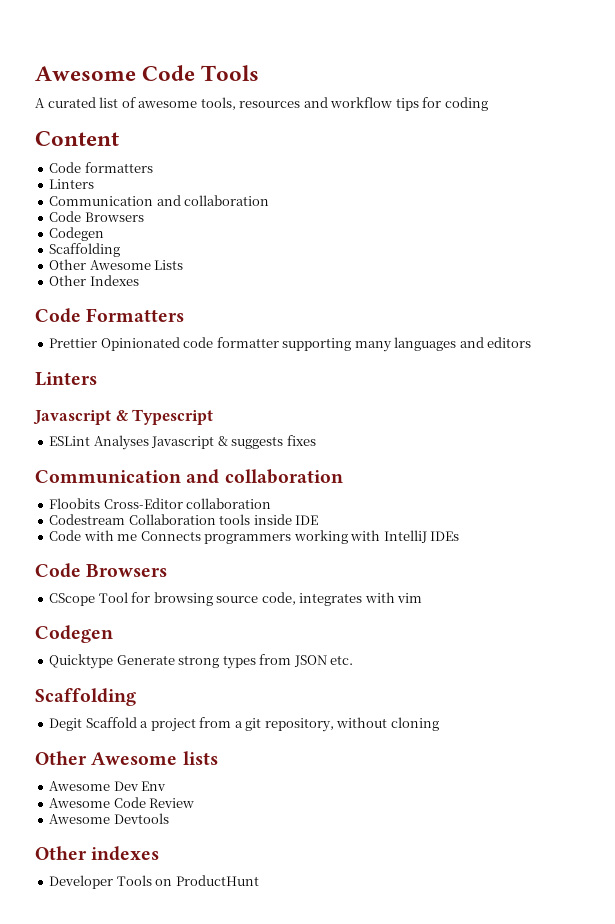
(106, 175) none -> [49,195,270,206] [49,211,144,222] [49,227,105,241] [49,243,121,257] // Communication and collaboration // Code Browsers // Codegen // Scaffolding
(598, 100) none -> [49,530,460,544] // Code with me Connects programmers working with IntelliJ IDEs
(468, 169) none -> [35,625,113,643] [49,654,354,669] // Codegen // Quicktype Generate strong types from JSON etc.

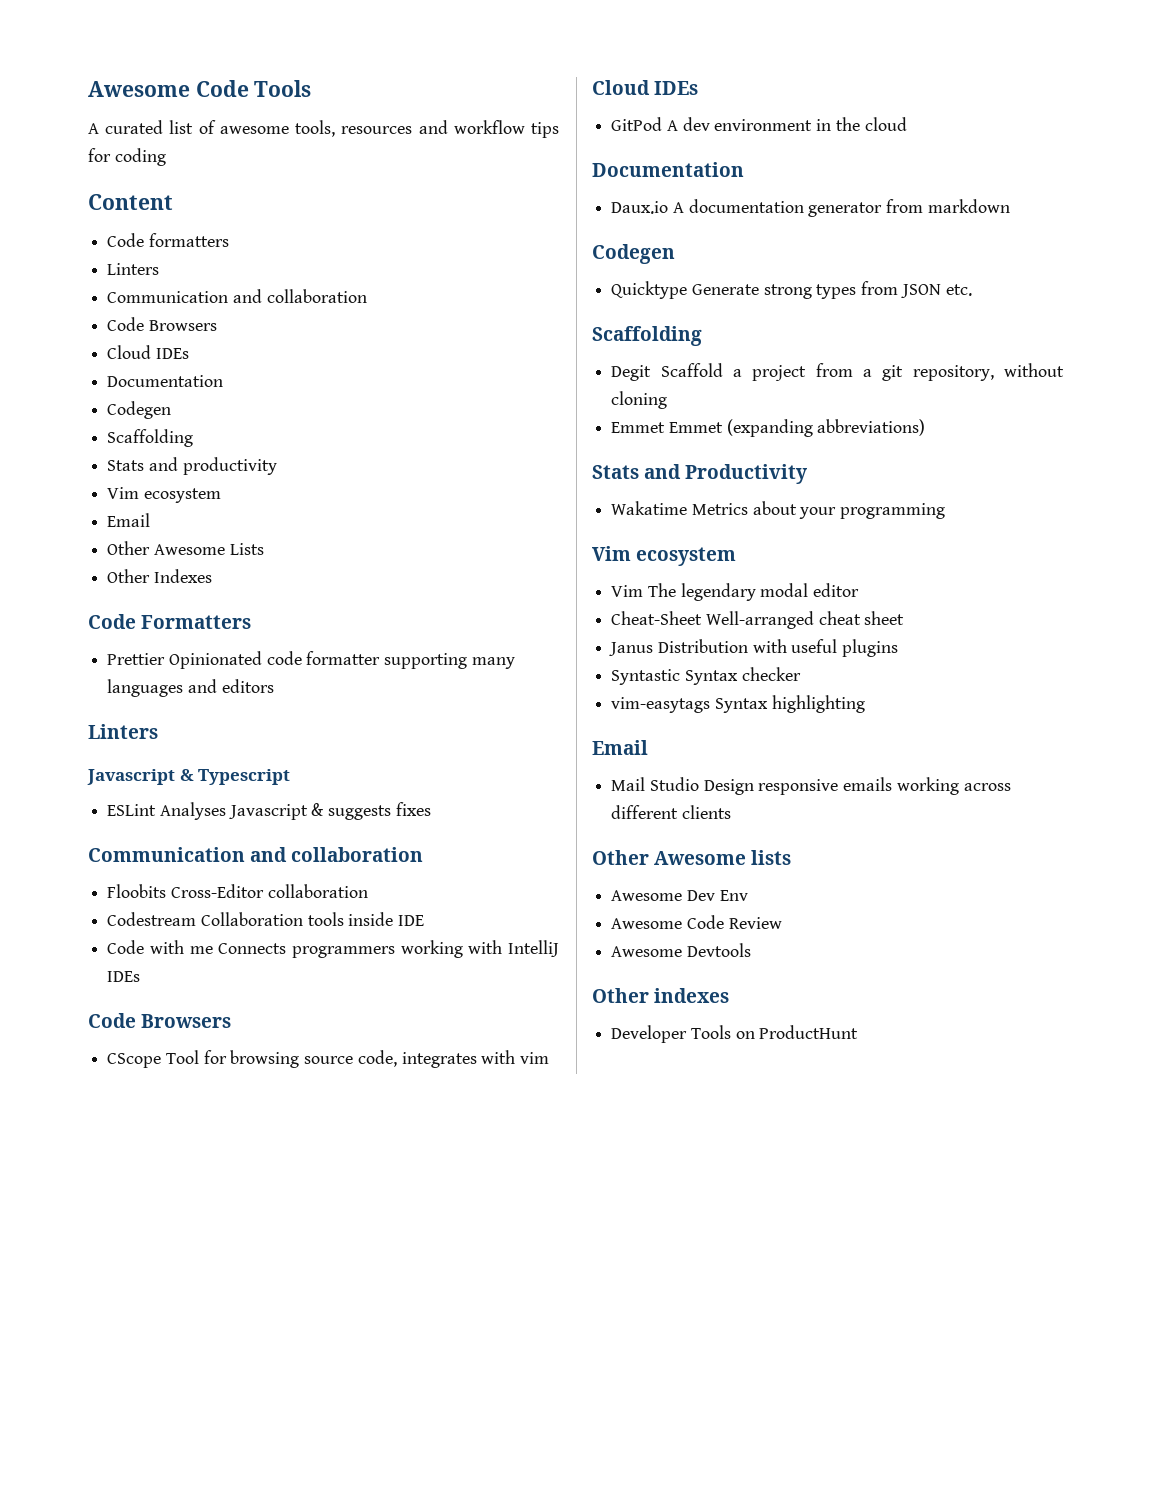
(144, 217) none -> [107,345,189,359] [107,375,224,387] // Cloud IDEs // Documentation
(121, 250) none -> [107,457,277,475] [107,487,221,503] [107,513,151,527] // Stats and productivity // Vim ecosystem // Email
(423, 598) none -> [592,80,699,95] [611,117,907,131] [592,162,744,177] [611,199,1010,217] // Cloud IDEs // GitPod A dev environment in the cloud // Documentation // Daux.io A documentation generator from markdown
(439, 724) none -> [611,419,926,437] [592,464,808,484] [611,501,946,519] [592,546,737,566] [611,583,860,601] [611,611,905,629] [609,639,899,657] [611,667,801,685] [611,695,865,713] [592,740,648,755] [611,777,1011,795] [611,805,731,819] // Emmet Emmet (expanding abbreviations) // Stats and Productivity // Wakatime Metrics about your programming // Vim ecosystem // Vim The legendary modal editor // Cheat-Sheet Well-arranged cheat sheet // Janus Distribution with useful plugins // Syntastic Syntax checker // vim-easytags Syntax highlighting // Email // Mail Studio Design responsive emails working across different clients

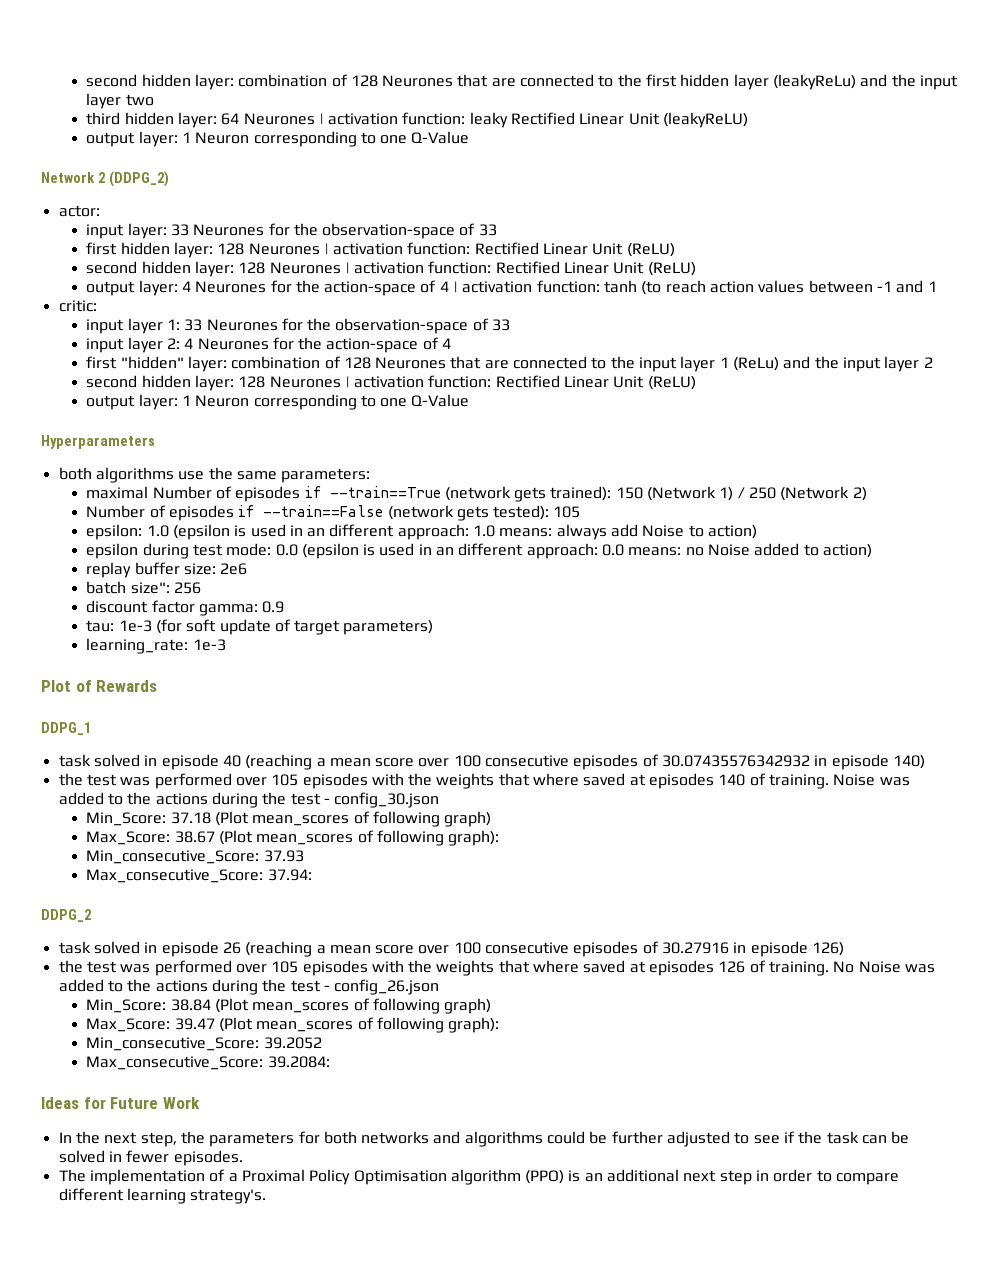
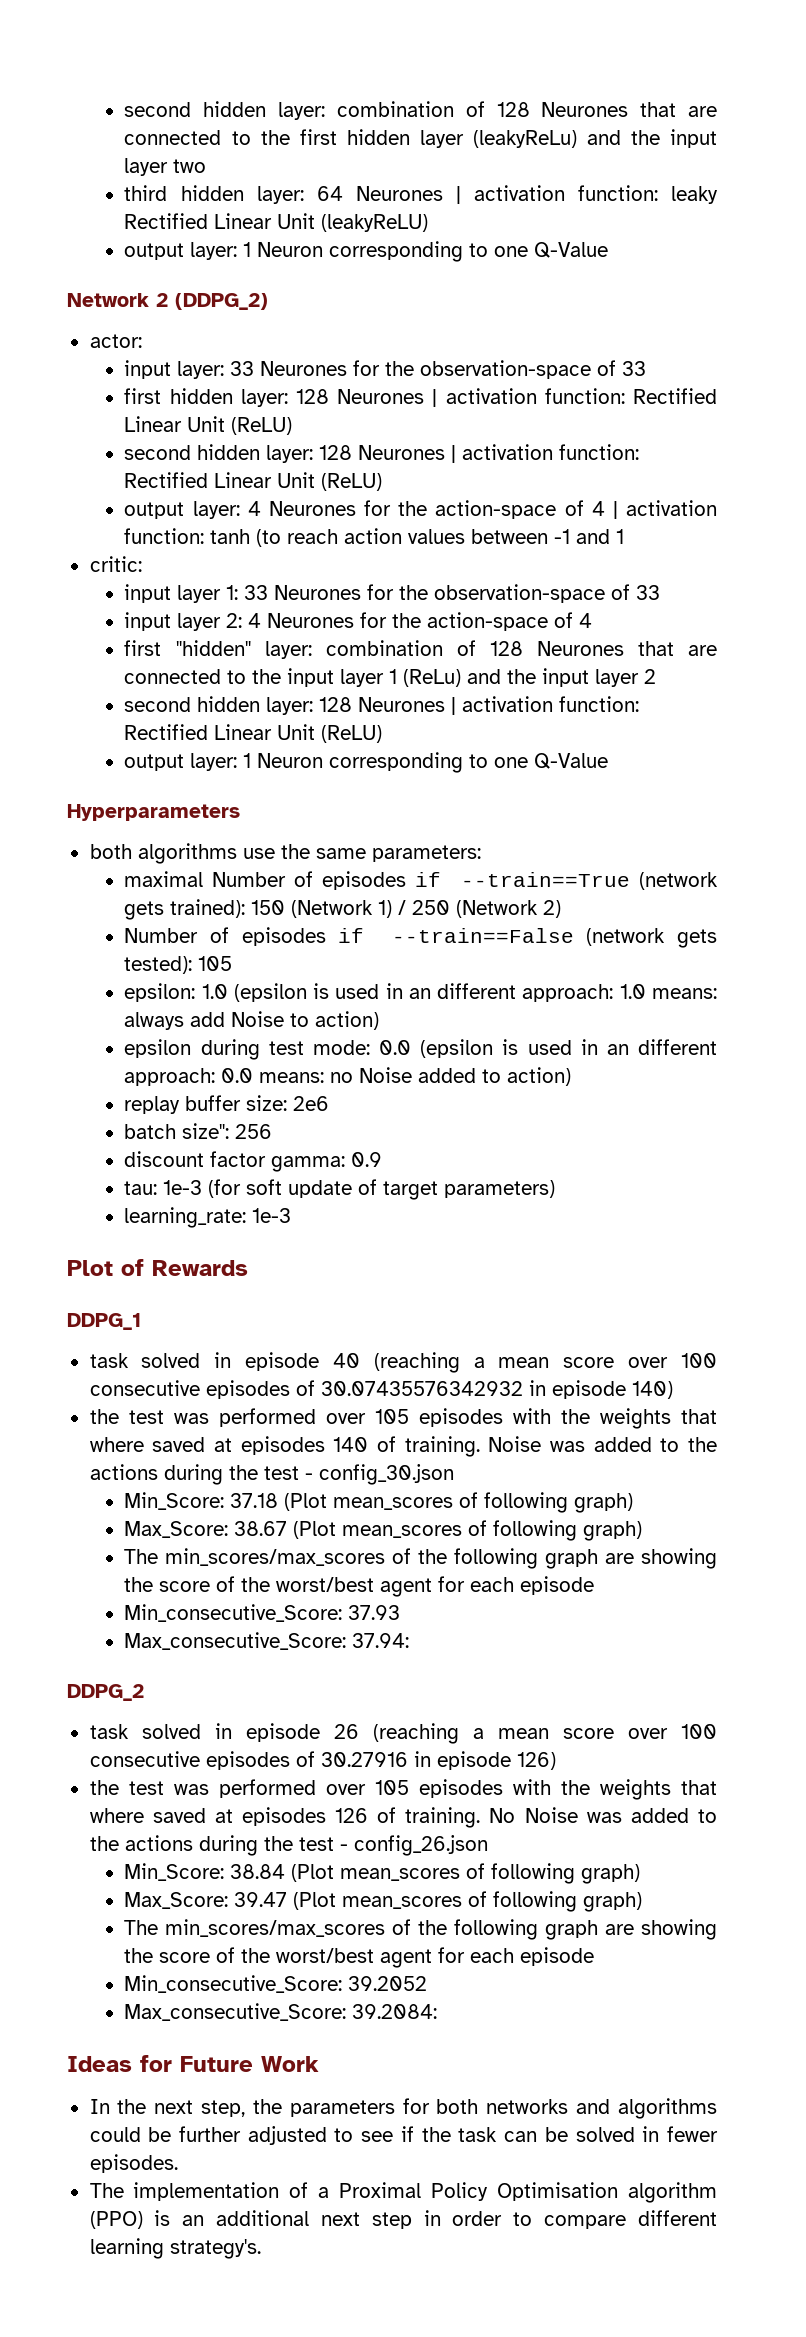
[448,830,500,846] graph): -> [583,1521,643,1541] [124,1548,717,1569] [124,1576,595,1597] graph) // The min_scores/max_scores of the following graph are showing the score of the worst/best agent for each episode
[448,1017,500,1033] graph): -> [583,1892,643,1912] [124,1919,717,1940] [124,1947,595,1968] graph) // The min_scores/max_scores of the following graph are showing the score of the worst/best agent for each episode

The task: For the records above, count the lines holding the word "Codegen" and give only that number.

Answer area: 2